## KUTIPAN TERPILIH
╭──
Jamasan pusaka merupakan suatu kegiatan yang pada intinya adalah membersihkan / mencuci benda-benda berharga yang dimiliki keraton agar bersih. Bersih dari debu, maupun karat/kerak yang menempel pada benda-benda tersebut. Yang dimaksud benda-benda pusaka tidak hanya berupa senjata seperti keris atau tombak bisa juga benda-benda lain yang dianggap mempunyai nilai tinggi(non-materi)/bersejarah oleh pihak keraton. Tetapi pada umumnya prosesi jamasan didominasi berupa tombak dan keris.  Kenapa
 dibersihkan???karena sebetulnya didalam keris terdapat nilai seni yang sangat indah, yaitu
 pamor. Atau secara awam dapat dikatakan ukiran-ukiran yang terbentuk di batang besi keris. Pamor keris ini biasanya akan terlihat lebih mengesankan jika setelah dibersihkan.(pengalaman pribadi dari koleksi keris yang dimiliki ayahanda, akan terlihat nilai seni dari pamor setelah dijamasi). Selain itu, kenapa dibersihkan?karena benda-benda tersebut merupakan peninggalan leluhur yang senantiasa akan selalu dikenang untuk generasi berikutnya sehingga perlu dirawat dan perawatannya pun perlu dengan metode khusus atau tidak setiap saat, dikarenakan benda-benda tersebut sudah berusia puluhan tahun bahkan mungkin sudah ratusan tahun. Perlakuan dan perawatan secara khusus biasanya memang lazim untuk benda-benda yang masuk kategori kuno apapun itu bentuknya (fosil, karya-karya sastra, lukisan, kitab suci dll).
╰──
## BAHAN YANG DIBERIKAN
╭──
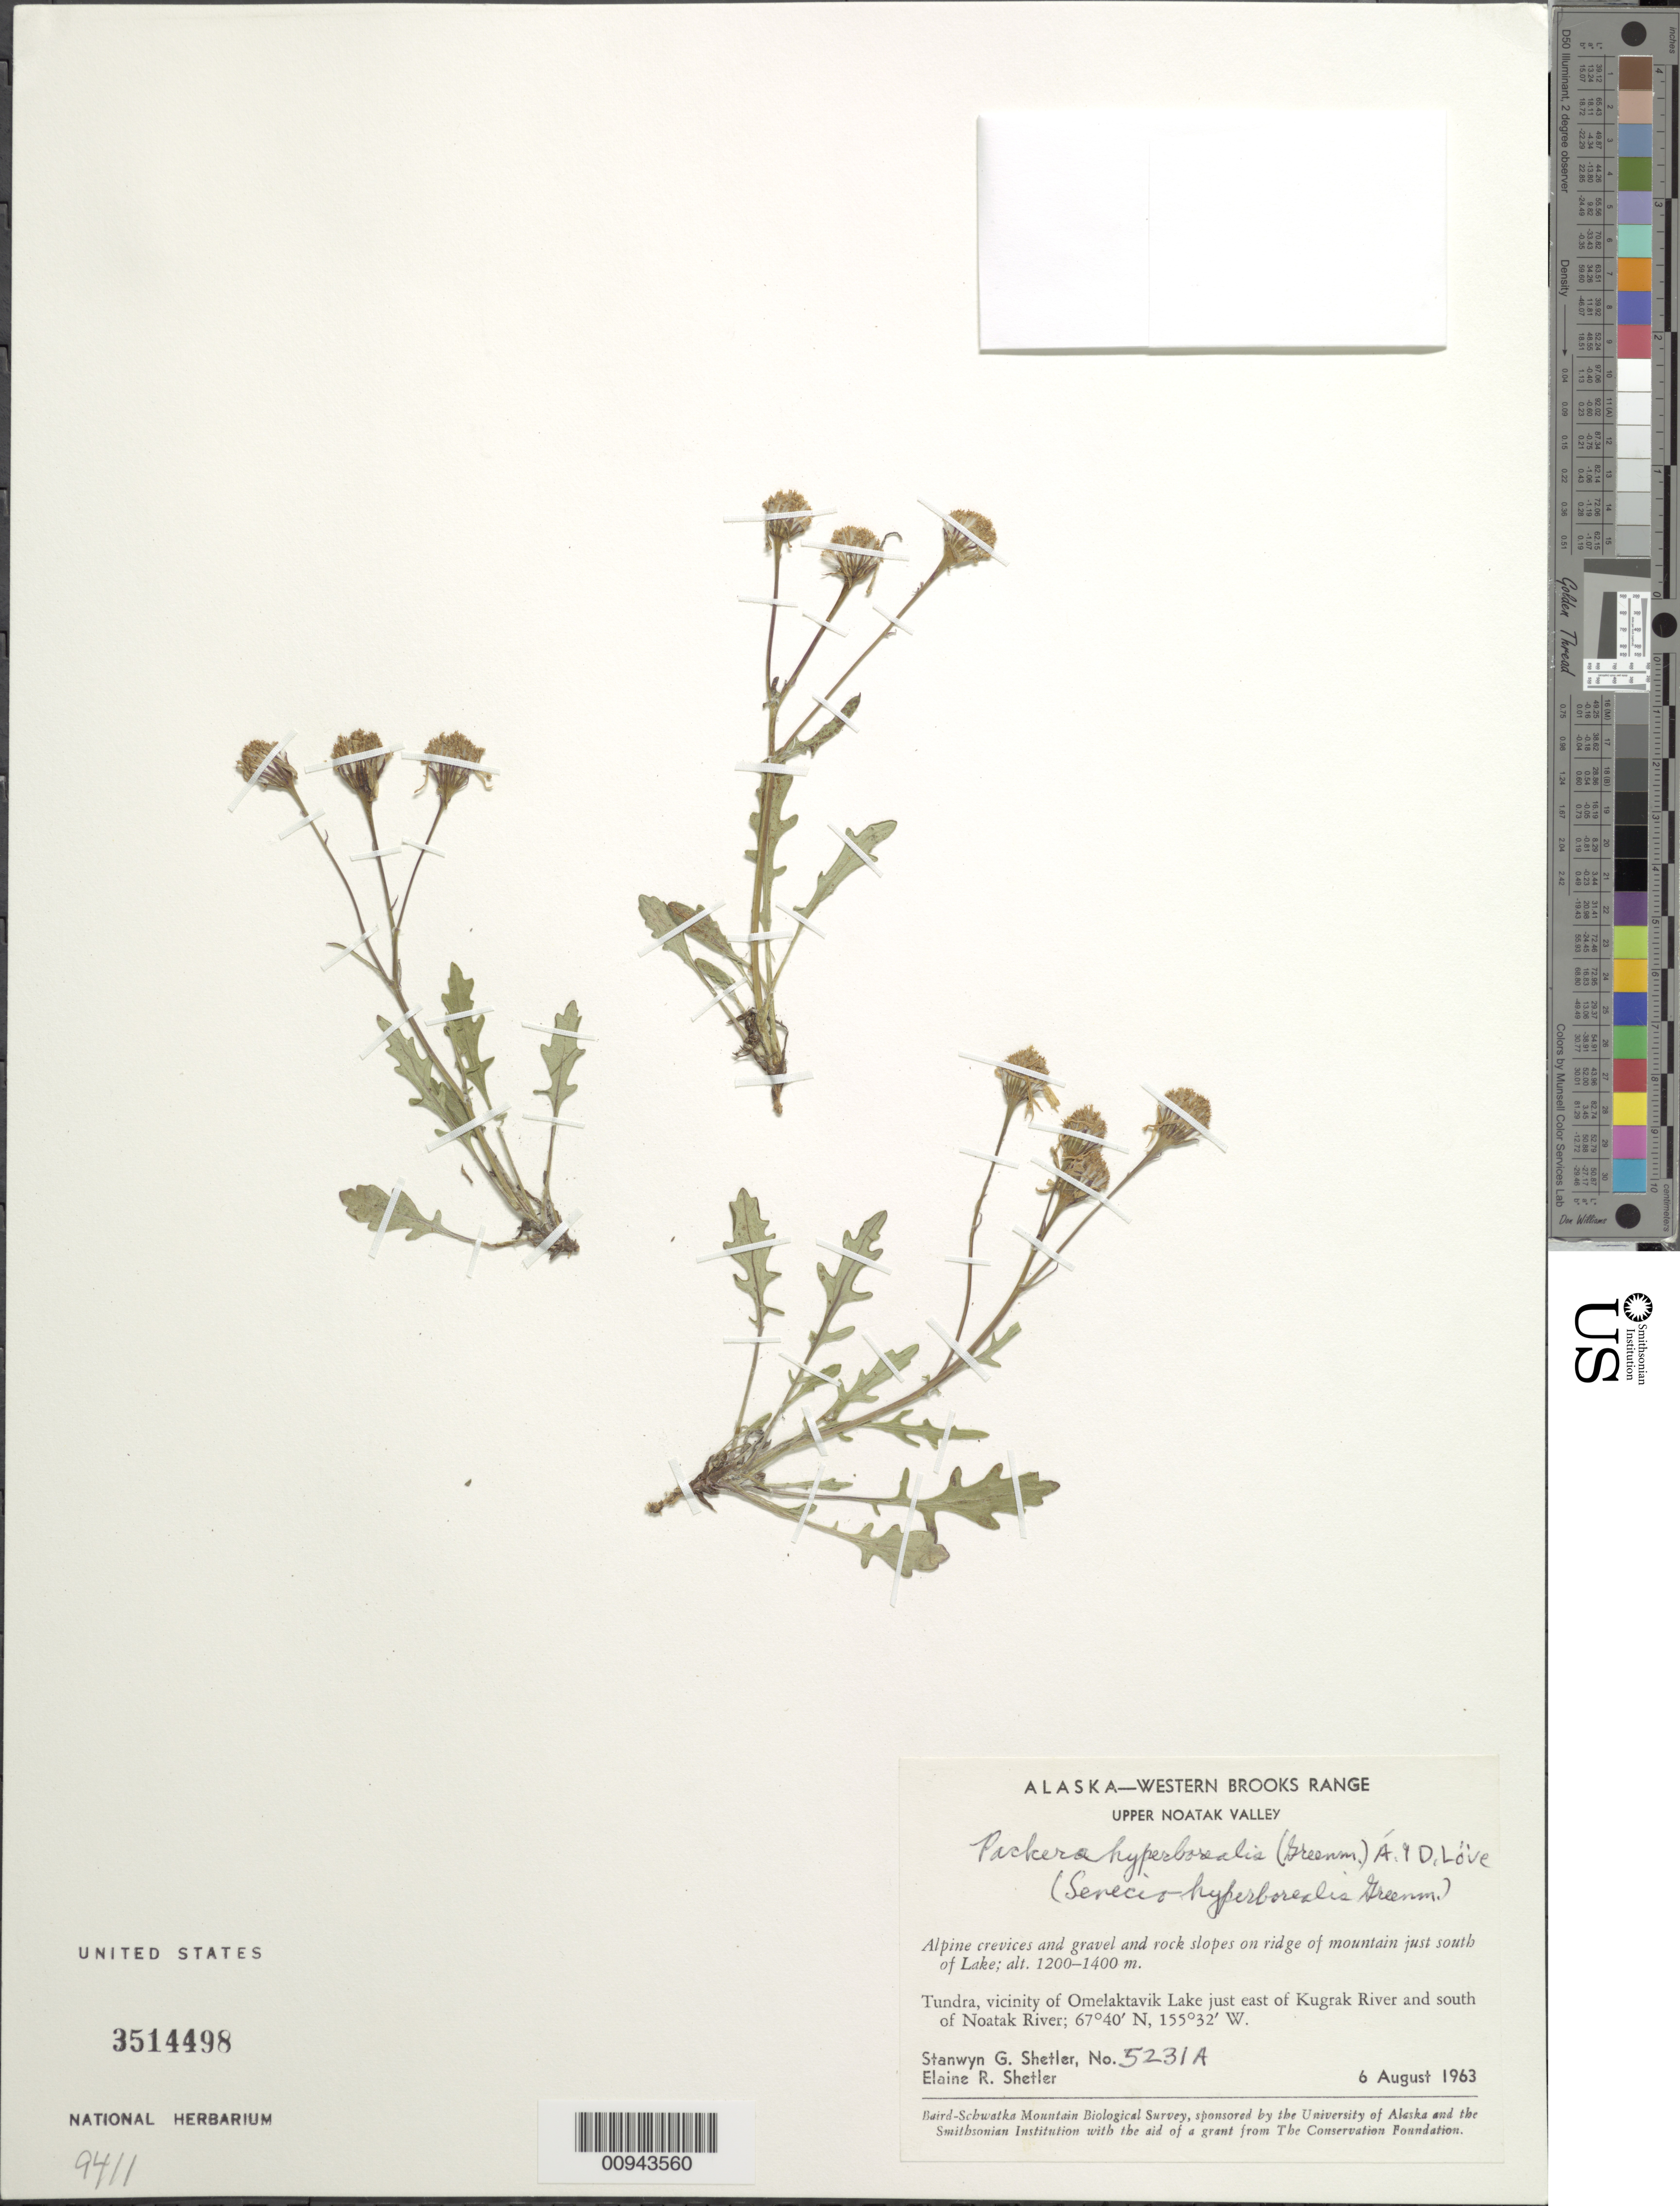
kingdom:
╰──
## DAFTAR TUGAS
A) Jawablah pertanyaan berikut berdasarkan teks tentang jamasan pusaka, dan tandai setiap jawaban dengan nomor yang sama:
(i) Benda apa yang pada umumnya mendominasi prosesi jamasan?
(ii) Apa arti pamor jika dijelaskan secara awam?
(iii) Berapa usia benda-benda pusaka tersebut menurut teks?
B) Buatlah ringkasan teks tentang jamasan pusaka dalam dua kalimat.
C) Teruskan teks tentang jamasan pusaka, dimulai setelah kalimat terakhirnya.

## JAWABAN PER TUGAS
A)
(i) Tombak dan keris.
(ii) Ukiran-ukiran yang terbentuk di batang besi keris.
(iii) Puluhan tahun, bahkan mungkin sudah ratusan tahun.

B) Jamasan pusaka adalah kegiatan membersihkan benda-benda berharga milik keraton dari debu dan karat atau kerak, dan yang dibersihkan pada umumnya tombak dan keris. Pembersihan ini membuat pamor keris terlihat lebih mengesankan, dan benda-benda tersebut perlu dirawat dengan metode khusus karena merupakan peninggalan leluhur yang berusia puluhan hingga ratusan tahun.

C)
 Secara maknawi prosesi jamasan pusaka dalam hal ini keris, sebetulnya merupakan penggambaran pembersihan jiwa dari seorang manusia. Diibaratkan warangka keris (wadah) merupakan badan/wadag manusia sedangkan bilah keris merupakan jiwa. prosesi jamasan ini mengingatkan kita untuk senantiasa melakukan pembersihan ruhani dengan berbagai kegiatan keagamaan yang kita yakini masing-masing. Sehingga kegiatan ini mendorong kita untuk selalu dekat dengan Sang Khalik, dengan demikian semakin dekat kita kepada Sang Khalik akan memudahkan kita untuk mendengarkan hati nurani/hati sanubari kita. Hal inilah yang senantiasa membuat jiwa manusia diliputi nur illahiah sehingga menghasilkan budi luhur (akhlaqul karimah) dan ini akan tercermin dalam polah/tindak-tanduk/perilaku yang dihasilkan oleh tubuh/badan/wadag seorang manusia. Dalam istilah jawa dikenal dengan istilah Curiga Manjing Warangka  (jiwa yang berada didalam badan jasmani). Sehingga kegiatan jamasan pusaka ini diharapkan dapat memotivasi masyarakat, untuk melakukan “jamasan” bagi dirinya sendiri  dan inilah “berkah” yang diharapkan, bukan untuk datang dan memperebutkan air sisa jamasan pusaka dengan harapan akan menjadi berkah, apalagi jimat(istighfar...istighfar..eling-eling..sedaya daya lan kekiyatan punika namung Kagunganipun Gusti Allah..La Haula Wala Quwwata Illa Billah..).

Kesimpulan : Mitos tentang keangkeran bulan Suro ini demikian kuat dihembuskan, agar rakyat percaya dan tidak mengadakan kegiatan yang bisa menganggu acara keraton. Sayangnya mitos tersebut sampai saat ini masih demikian kuat dipegang oleh sebagian orang. Sehingga ada sekelompok orang yang pada bulan Suro tidak berani mengadakan sebuah aktivitas karena dianggap bisa membawa sial.
Biasanya tanggal 1 Suro adalah saat bulan purnama, dan bulan purnama penuh dengan nuansa misteri, mungkin ini juga merupakan hal yang dijadikan dasar kenapa malam 1 Suro memiliki kekuatan mistis.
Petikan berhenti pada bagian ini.